– Нет. Он нашёл его, но не написал где, – ответила Лета и усмехнулась. – Ты поковыряйся ещё в книгах, вдруг повезёт другой дневник найти. Талак, как оказалось, любитель в разных местах раскидывать свои великие указания. А потом зови нас. Переведём.
– Я поработаю с архивом, но есть и другой путь, – Логнар бросил взгляд на копьё на стене. – Дверги могут знать, кто выковал кольцо, они способны узнать мастера абсолютно любой работы.
– Мы не знаем, придут ли они в Темпраст, – возразила Бора. – И не забывай, что наша новая «надежда» ускакала в неизвестном направлении. Но, судя по поведению Носительницы, его торжественного возвращения ждать всё же стоит.
Лета стрельнула в неё недобрым взглядом, на что северянка издевательски ухмыльнулась.
– Это всё, что ты узнала? – отвлёк её чародей.
– Нет. Наследник Эйнара обретёт истинный облик и силы не сразу, – призналась она.
Лета старалась ни на кого не смотреть, чтобы ей в лицо не бросилась краска. Воспоминания прошлой ночи проносились перед глазами, заполняя глотку и грудь жаром.
Она сознательно умолчала о том, что для завершения обращения наследник Эйнара должен испить крови, отданной добровольно. Она не была готова делиться подробностями, при каких обстоятельствах это произошло с Конором.
Забавно, а ведь она заметила какие-то странные изменения в нём. Показалось, что его глаза начали менять цвет, темнея, но Лета нашла этому другую, вполне подходящую в тот миг причину.
Она гадала, почему это не сработало в первый раз, когда она исцелила его после хольмганга. Видимо, крови тогда было недостаточно. А вчера Конор выпил столько, что Лета до сих пор чувствовала лёгкое головокружение.
Когда они встретятся снова, человеческого в нём будет меньше. Вся тёмная волшебная ипостась проклюнется наружу.
Но он всё равно останется тем же подонком.
Лета удержала улыбку и дополнила:
– Его изменения после смерти не было полными.
– Да, и кем он будет? – фыркнул Марк. – Гигантским нетопырем?
– Эйнар называл себя полубогом, – отметила она.
– Это шутка? Вы только Конору этого не говорите, не раздувайте его и так необъятное эго, мы потом от него вовек не отмоемся.
– Идуна лично явилась к Эйнару и накормила его яблоками бессмертия, – сказал Логнар. – А король, как мы сегодня узнали, скрестил этот дар с тьмой сехлинского сердца.
– Богиня? – вскинула брови Лета. – Явилась лично?
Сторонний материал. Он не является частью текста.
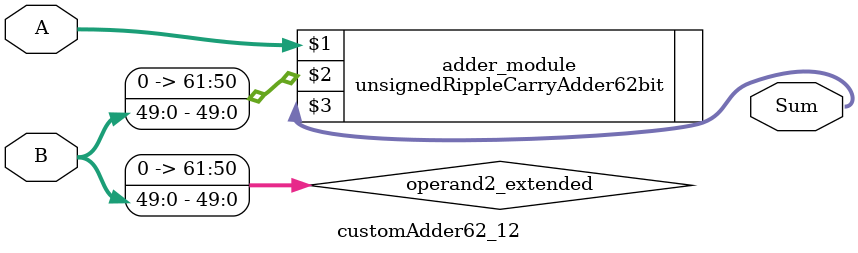
<source format=v>
module customAdder62_12(
                        input [61 : 0] A,
                        input [49 : 0] B,
                        
                        output [62 : 0] Sum
                );

        wire [61 : 0] operand2_extended;
        
        assign operand2_extended =  {12'b0, B};
        
        unsignedRippleCarryAdder62bit adder_module(
            A,
            operand2_extended,
            Sum
        );
        
        endmodule
        
</source>
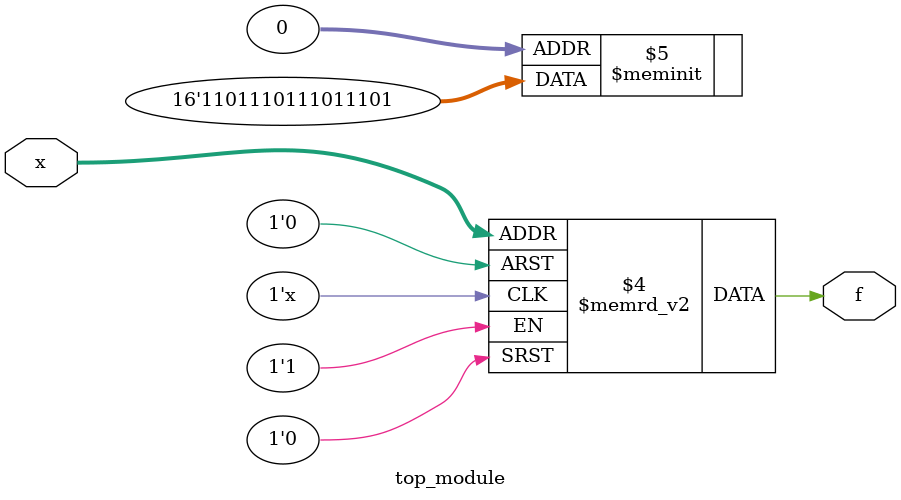
<source format=sv>
module top_module (
    input [4:1] x,
    output logic f
);

always_comb begin
    case ({x[4], x[3], x[2], x[1]})
        4'b0001: f = 0;
        4'b0011: f = 1;
        4'b0101: f = 0;
        4'b0111: f = 1;
        4'b1001: f = 0;
        4'b1011: f = 1;
        4'b1101: f = 0;
        4'b1111: f = 1;
        default: f = 1; // Don't-care condition, choose 1 as convenient
    endcase
end

endmodule

</source>
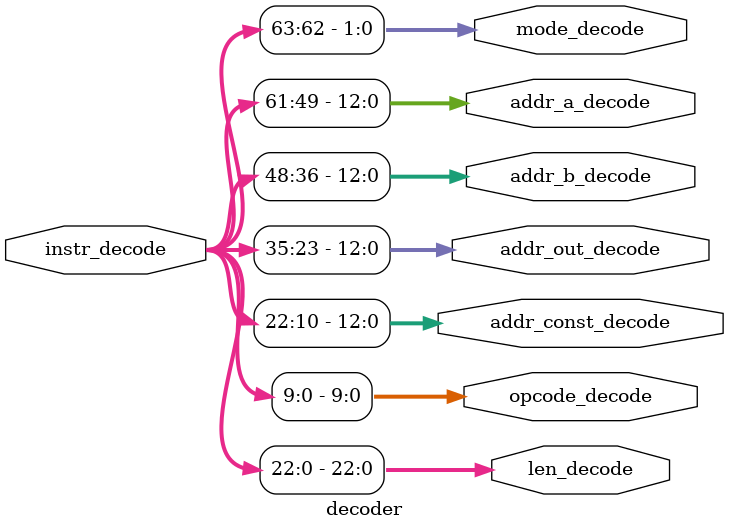
<source format=sv>
`timescale 1ns / 1ps


module decoder(
    input logic [63:0] instr_decode,
    output logic [22:0] len_decode,
    output logic [9:0] opcode_decode,
    output logic [12:0] addr_const_decode,
    output logic [12:0] addr_out_decode,
    output logic [12:0] addr_b_decode,
    output logic [12:0] addr_a_decode,
    output logic [1:0] mode_decode
    );
    
    assign len_decode = instr_decode[22:0];
    assign opcode_decode = instr_decode[9:0];
    assign addr_const_decode = instr_decode[22:10];
    assign addr_out_decode = instr_decode[35:23];
    assign addr_b_decode = instr_decode[48:36];
    assign addr_a_decode = instr_decode[61:49];
    assign mode_decode = instr_decode[63:62];
    
    
endmodule

</source>
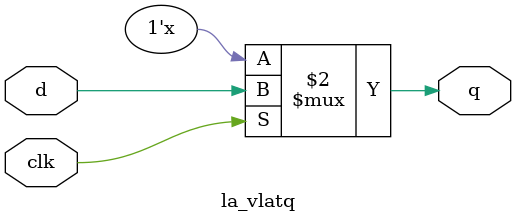
<source format=v>

module la_vlatq #(parameter W = 1,    // width of mux
                  parameter PROP = "" // cell property
                  )
   (
    input [W-1:0]      d,
    input              clk,
    output reg [W-1:0] q
    );

   always @ (clk or d)
     if (clk)
       q <= d;

endmodule

</source>
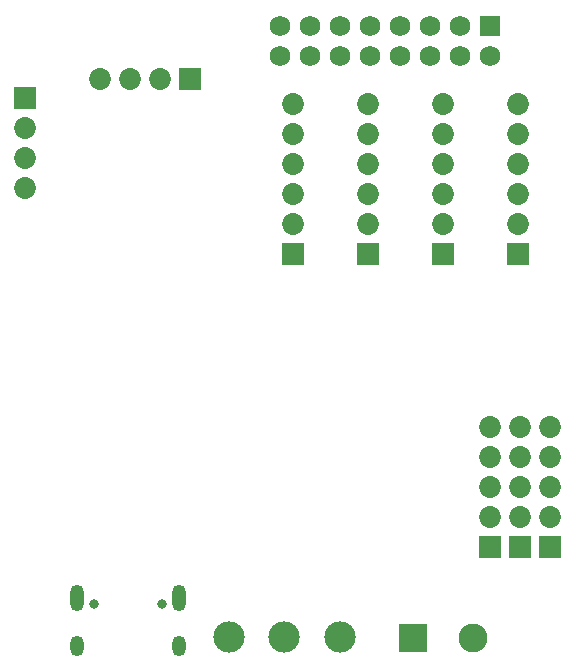
<source format=gbs>
G04*
G04 #@! TF.GenerationSoftware,Altium Limited,Altium Designer,21.5.1 (32)*
G04*
G04 Layer_Color=16711935*
%FSLAX25Y25*%
%MOIN*%
G70*
G04*
G04 #@! TF.SameCoordinates,F71DC00D-139D-4494-AD50-9C341566DFA8*
G04*
G04*
G04 #@! TF.FilePolarity,Negative*
G04*
G01*
G75*
%ADD78R,0.07293X0.07293*%
%ADD79C,0.07293*%
%ADD80O,0.04537X0.08868*%
%ADD81O,0.04537X0.06899*%
%ADD82C,0.03159*%
%ADD83C,0.00600*%
%ADD84C,0.10443*%
%ADD85C,0.09655*%
%ADD86R,0.09655X0.09655*%
%ADD87R,0.07293X0.07293*%
%ADD88C,0.06899*%
%ADD89R,0.06899X0.06899*%
D78*
X163500Y29591D02*
D03*
X153500D02*
D03*
X173500D02*
D03*
X-1500Y179091D02*
D03*
D79*
X163500Y39591D02*
D03*
Y49591D02*
D03*
Y59591D02*
D03*
Y69591D02*
D03*
X153500Y39591D02*
D03*
Y49591D02*
D03*
Y59591D02*
D03*
Y69591D02*
D03*
X173500D02*
D03*
Y59591D02*
D03*
Y49591D02*
D03*
Y39591D02*
D03*
X-1500Y169091D02*
D03*
Y159091D02*
D03*
Y149091D02*
D03*
X23500Y185591D02*
D03*
X33500D02*
D03*
X43500D02*
D03*
X163000Y177091D02*
D03*
Y137091D02*
D03*
Y147091D02*
D03*
Y157091D02*
D03*
Y167091D02*
D03*
X138000Y177091D02*
D03*
Y137091D02*
D03*
Y147091D02*
D03*
Y157091D02*
D03*
Y167091D02*
D03*
X113000Y177091D02*
D03*
Y137091D02*
D03*
Y147091D02*
D03*
Y157091D02*
D03*
Y167091D02*
D03*
X88000Y177091D02*
D03*
Y137091D02*
D03*
Y147091D02*
D03*
Y157091D02*
D03*
Y167091D02*
D03*
D80*
X15972Y12417D02*
D03*
X50027D02*
D03*
D81*
X15972Y-3331D02*
D03*
X50027D02*
D03*
D82*
X44378Y10449D02*
D03*
X21622D02*
D03*
D83*
X0Y0D02*
D03*
X167220D02*
D03*
X0Y198091D02*
D03*
X167220D02*
D03*
D84*
X66492Y-410D02*
D03*
X103500D02*
D03*
X84996D02*
D03*
D85*
X148000Y-909D02*
D03*
D86*
X128000D02*
D03*
D87*
X53500Y185591D02*
D03*
X163000Y127091D02*
D03*
X138000D02*
D03*
X113000D02*
D03*
X88000D02*
D03*
D88*
X153500Y193091D02*
D03*
X113500D02*
D03*
Y203091D02*
D03*
X103500D02*
D03*
X93500D02*
D03*
X83500D02*
D03*
X123500Y193091D02*
D03*
Y203091D02*
D03*
X133500D02*
D03*
Y193091D02*
D03*
X143500D02*
D03*
Y203091D02*
D03*
X103500Y193091D02*
D03*
X93500D02*
D03*
X83500D02*
D03*
D89*
X153500Y203091D02*
D03*
M02*

</source>
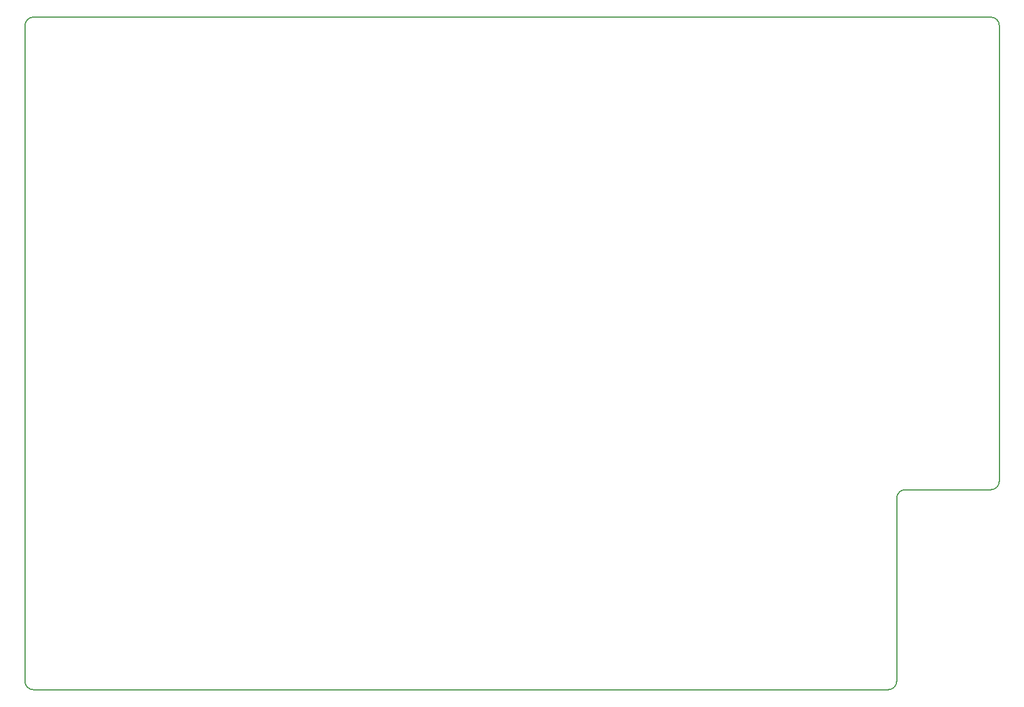
<source format=gko>
G04 (created by PCBNEW (2013-03-19 BZR 4004)-stable) date 7/29/2015 9:45:37 AM*
%MOIN*%
G04 Gerber Fmt 3.4, Leading zero omitted, Abs format*
%FSLAX34Y34*%
G01*
G70*
G90*
G04 APERTURE LIST*
%ADD10C,0.007*%
%ADD11C,0.00590551*%
G04 APERTURE END LIST*
G54D10*
G54D11*
X57000Y-500D02*
G75*
G03X56500Y0I-500J0D01*
G74*
G01*
X56500Y-27650D02*
G75*
G03X57000Y-27150I0J500D01*
G74*
G01*
X51500Y-27650D02*
G75*
G03X51000Y-28150I0J-500D01*
G74*
G01*
X50500Y-39350D02*
G75*
G03X51000Y-38850I0J500D01*
G74*
G01*
X0Y-38850D02*
G75*
G03X500Y-39350I500J0D01*
G74*
G01*
X500Y0D02*
G75*
G03X0Y-500I0J-500D01*
G74*
G01*
X51000Y-38850D02*
X51000Y-28150D01*
X500Y-39350D02*
X50500Y-39350D01*
X0Y-500D02*
X0Y-38850D01*
X56500Y-27650D02*
X51500Y-27650D01*
X57000Y-500D02*
X57000Y-27150D01*
X500Y0D02*
X56500Y0D01*
M02*

</source>
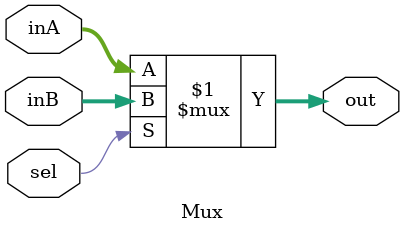
<source format=v>
`timescale 1ns / 1ps


module Mux(
    input [11:0] inA,
    input [11:0] inB,
    input sel,
    output [11:0] out
    );
    
    assign out = (sel) ? inB : inA;
    
endmodule

</source>
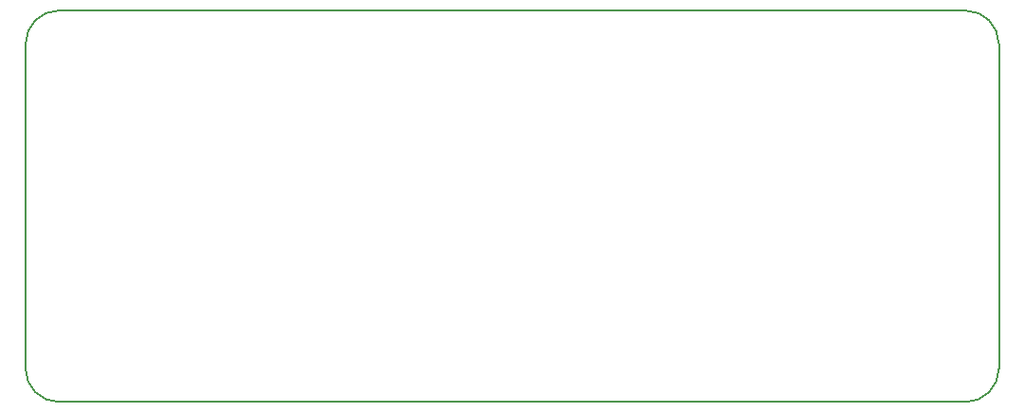
<source format=gko>
%FSTAX24Y24*%
%MOIN*%
G70*
G01*
G75*
G04 Layer_Color=16711935*
%ADD10R,0.0374X0.0315*%
%ADD11R,0.0709X0.0709*%
%ADD12R,0.0472X0.0256*%
%ADD13R,0.0315X0.0374*%
%ADD14R,0.0670X0.1575*%
%ADD15C,0.0200*%
%ADD16C,0.0079*%
%ADD17C,0.2362*%
%ADD18C,0.0787*%
%ADD19R,0.0787X0.0787*%
%ADD20R,0.0591X0.0591*%
%ADD21C,0.0591*%
%ADD22C,0.1181*%
%ADD23C,0.1800*%
%ADD24C,0.0709*%
%ADD25C,0.0500*%
%ADD26R,0.0454X0.0395*%
%ADD27R,0.0789X0.0789*%
%ADD28R,0.0552X0.0336*%
%ADD29R,0.0395X0.0454*%
%ADD30R,0.0750X0.1655*%
%ADD31C,0.2442*%
%ADD32C,0.0867*%
%ADD33R,0.0867X0.0867*%
%ADD34R,0.0671X0.0671*%
%ADD35C,0.0671*%
%ADD36C,0.1261*%
%ADD37C,0.1880*%
%ADD38C,0.0789*%
%ADD39C,0.0580*%
D16*
X022047Y023622D02*
G03*
X020866Y022441I0J-001181D01*
G01*
X055118D02*
G03*
X053937Y023622I-001181J0D01*
G01*
Y009843D02*
G03*
X055118Y011024I0J001181D01*
G01*
X020866D02*
G03*
X022047Y009843I001181J0D01*
G01*
X020866Y011024D02*
Y022441D01*
X022047Y023622D02*
X053937D01*
X055118Y011024D02*
Y022441D01*
X022047Y009843D02*
X053937D01*
M02*

</source>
– Разве ты не веришь в богов? В своего бога?
– Я верю, что даже если боги существуют, им глубоко на нас насрать, – она поймала взгляд керника и устало выдохнула: – Да, Марк. И Кернуну тоже.
Тот прищурился.
– Правдива история об Идуне и яблоках или нет, – громко вымолвил Логнар, пресекая спор в зачатке, – но дед Конора прожил двести четыре года и погиб не своей смертью. Род ан Ваггардов особенный. И то, что произошло с Конором – чудо. Мёртвый и живой одновременно... Теперь давайте подумаем, как мы всё это преподнесём Тороду.
– Ты же вроде обещал ничего не рассказывать ему, – проговорила Лета. – Или здесь ты тоже напиздел?
– Я обещал это не тебе, – отрезал маг. – С Конором я сам разберусь. Тород должен знать. Потому что, кажется, у нас снова появился шанс одолеть Империю.
***
Озорной ветер донёс до её носа запах гари. Дита поморщилась и прикрыла лицо платком с именной вышивкой, уходя под тень деревьев. Квартал пустовал в этот час. Только отдалённые крики и треск пламени напоминали о падении города. Но улицы, по которым бродила чародейка, мало интересовали илиаров. В конце концов, главный храм Матери Света располагался едва ли не на самом взъезде в Ферополь, а здесь высились башни скриптория. К рукописям стремились попасть чародеи в поисках давно украденных у Оплота фолиантов. Легионерам тут нечего грабить.
Дита отступила на всякий случай на скрытую под липовой шапкой аллею, чтобы её не увидели даже свои. Золотые лучи заходящего солнца ласкали увешанные табличками высокие стены скриптория. На каждой была вырезана цитата из церковной книги или уст служителей. Выевшие камень буквы уже начинали стираться от времени, но по-прежнему были различимы на расстоянии. От скуки Дита порывалась почитать их и передумывала, находя в этих фразах, схожих с лепетом непослушного ребёнка, фанатичную глупость.